October 2020: A spindly neck lump

Clinical history: A 40-year-old lady presented with a 2-month history of an enlarging right posterior neck lump. Clinical impression was that of cervical lymphadenopathy and fine needle aspiration of the lump was performed.

  • Loose sheets of ovoid to plump spindle cells associated with some myxoid to fibrillary stroma
  • Singly-occurring plump to stellate cells with tapering cytoplasmic processes and some plasmacytoid cells
  • Scattered lymphocytes and occasional osteoclast-like multinucleated giant cells also noted
  • No necrosis present

Further investigations: Ultrasound scan showed a well-defined heterogeneous hypoechoic nodule within the subcutaneous layer measuring 1.0 x 0.9 x 0.8 cm. No fatty hilum suggestive of a normal lymph node was seen.
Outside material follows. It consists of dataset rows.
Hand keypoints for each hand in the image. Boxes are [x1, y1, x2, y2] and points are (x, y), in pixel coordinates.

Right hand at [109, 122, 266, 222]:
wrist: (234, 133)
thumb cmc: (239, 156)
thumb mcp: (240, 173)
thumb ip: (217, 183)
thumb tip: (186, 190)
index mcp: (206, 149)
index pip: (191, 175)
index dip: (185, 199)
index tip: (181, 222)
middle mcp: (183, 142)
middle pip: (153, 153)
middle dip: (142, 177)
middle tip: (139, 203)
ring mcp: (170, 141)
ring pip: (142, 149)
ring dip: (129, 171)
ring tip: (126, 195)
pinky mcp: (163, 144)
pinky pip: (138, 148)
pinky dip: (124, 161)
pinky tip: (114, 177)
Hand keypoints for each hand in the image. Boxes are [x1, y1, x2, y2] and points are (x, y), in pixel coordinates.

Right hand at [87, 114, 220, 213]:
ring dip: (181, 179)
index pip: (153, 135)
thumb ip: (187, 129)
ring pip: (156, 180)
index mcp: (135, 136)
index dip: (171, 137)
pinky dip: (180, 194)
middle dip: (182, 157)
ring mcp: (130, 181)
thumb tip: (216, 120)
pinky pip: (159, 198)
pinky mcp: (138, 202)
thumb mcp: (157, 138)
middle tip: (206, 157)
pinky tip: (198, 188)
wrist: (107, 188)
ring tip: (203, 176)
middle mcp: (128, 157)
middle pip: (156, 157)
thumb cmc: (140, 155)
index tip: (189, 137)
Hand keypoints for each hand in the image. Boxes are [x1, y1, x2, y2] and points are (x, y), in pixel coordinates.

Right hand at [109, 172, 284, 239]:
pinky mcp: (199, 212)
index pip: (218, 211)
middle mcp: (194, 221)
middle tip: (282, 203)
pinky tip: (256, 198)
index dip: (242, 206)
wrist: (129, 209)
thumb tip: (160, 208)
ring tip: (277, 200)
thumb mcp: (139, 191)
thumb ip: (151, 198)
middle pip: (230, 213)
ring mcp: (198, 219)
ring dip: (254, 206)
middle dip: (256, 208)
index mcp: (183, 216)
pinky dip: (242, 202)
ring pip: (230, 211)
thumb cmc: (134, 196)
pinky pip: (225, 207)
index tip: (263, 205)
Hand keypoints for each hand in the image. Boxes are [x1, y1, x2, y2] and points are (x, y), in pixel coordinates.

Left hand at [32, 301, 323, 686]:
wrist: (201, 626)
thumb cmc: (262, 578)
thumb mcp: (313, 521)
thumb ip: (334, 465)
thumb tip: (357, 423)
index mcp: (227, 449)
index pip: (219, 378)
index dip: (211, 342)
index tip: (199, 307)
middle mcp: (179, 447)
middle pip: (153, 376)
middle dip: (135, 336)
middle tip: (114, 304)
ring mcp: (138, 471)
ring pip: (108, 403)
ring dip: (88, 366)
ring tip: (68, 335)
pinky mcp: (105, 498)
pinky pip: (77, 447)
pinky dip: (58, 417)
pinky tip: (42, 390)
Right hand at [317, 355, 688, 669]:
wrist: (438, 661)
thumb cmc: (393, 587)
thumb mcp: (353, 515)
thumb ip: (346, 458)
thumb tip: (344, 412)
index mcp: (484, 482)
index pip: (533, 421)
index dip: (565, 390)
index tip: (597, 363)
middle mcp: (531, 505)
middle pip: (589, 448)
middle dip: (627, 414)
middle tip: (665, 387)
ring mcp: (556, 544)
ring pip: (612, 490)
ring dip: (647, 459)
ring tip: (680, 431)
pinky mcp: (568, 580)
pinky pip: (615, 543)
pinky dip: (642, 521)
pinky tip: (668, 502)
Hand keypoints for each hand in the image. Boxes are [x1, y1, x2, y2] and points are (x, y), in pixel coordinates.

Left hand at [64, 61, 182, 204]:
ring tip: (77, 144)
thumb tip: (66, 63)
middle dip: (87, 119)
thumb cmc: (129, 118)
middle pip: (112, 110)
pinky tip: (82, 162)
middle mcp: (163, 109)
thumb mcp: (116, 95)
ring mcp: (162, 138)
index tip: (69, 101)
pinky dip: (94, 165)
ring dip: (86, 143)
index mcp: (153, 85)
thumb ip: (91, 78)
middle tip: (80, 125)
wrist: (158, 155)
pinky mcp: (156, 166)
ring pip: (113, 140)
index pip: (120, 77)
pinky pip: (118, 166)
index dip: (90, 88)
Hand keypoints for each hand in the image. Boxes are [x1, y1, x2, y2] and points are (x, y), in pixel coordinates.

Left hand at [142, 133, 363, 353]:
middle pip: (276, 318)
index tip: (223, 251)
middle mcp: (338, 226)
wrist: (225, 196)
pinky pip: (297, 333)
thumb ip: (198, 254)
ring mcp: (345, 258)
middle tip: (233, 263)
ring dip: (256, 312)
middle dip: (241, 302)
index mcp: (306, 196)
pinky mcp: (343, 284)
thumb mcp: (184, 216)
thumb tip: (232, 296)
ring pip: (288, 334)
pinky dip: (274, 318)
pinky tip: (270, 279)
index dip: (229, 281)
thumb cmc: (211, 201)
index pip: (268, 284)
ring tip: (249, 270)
No invasion of underlying structures was present.

Differential diagnoses:

  • Mesenchymal lesions/neoplasms
    • Nodular fasciitis
      • Spindle to stellate cells occurring in clusters and as singly dispersed cells; can be associated with mxyoid stroma
      • Cells have abundant cytoplasm and tapering cytoplasmic processes
      • Inflammatory cells often seen 
      • Can have relatively frequent mitoses
      • If cell block is available – lesional cells are positive for SMA
    • Schwannoma
      • Clusters of slender spindle cells associated with fibrillary stroma
      • Nuclei may appear wavy 
      • Nuclear palisading may be seen
      • Generally lack single cells in the background
      • Occasional larger, atypical nuclei (so-called ancient change) may be present
      • If cell block is available – lesional cells are positive for S100
  • Epithelial neoplasms
    • Pleomorphic adenoma 
      • Potential differential diagnosis if suitable location (e.g. angle of jaw, submandibular region etc)
      • Clusters of epithelioid to spindle epithelial cells blending into metachromatic fibrillary stroma
      • Scattered singly dispersed plasmacytoid to plump cells in the background

The lump was excised a few months later. 

  • Circumscribed subcutaneous nodule composed of a cellular proliferation of spindle cells in a fascicular to storiform pattern with areas of microcystic change; myxoid and oedematous areas
  • Tissue culture-like arrangement of cells seen at the periphery
  • Admixed lymphocytes, osteoclast-like multinucleated giant cells and extravasated red blood cells
  • Scattered mitoses seen, but no atypical forms identified
  • No necrosis seen
  • Spindle cells are positive for SMA, and negative for S100, CD34, desmin and beta-catenin

Nodular fasciitis

Comments:

  • The supportive clinical features in this case include – rapid growth over a relatively short period of time and subcutaneous location of the lesion. Sometimes, there can be a preceding history of trauma to the area.
  • Nodular fasciitis is known mimic of malignancy on both cytology and histology – awareness of its typical features and correlation with clinical information are crucial.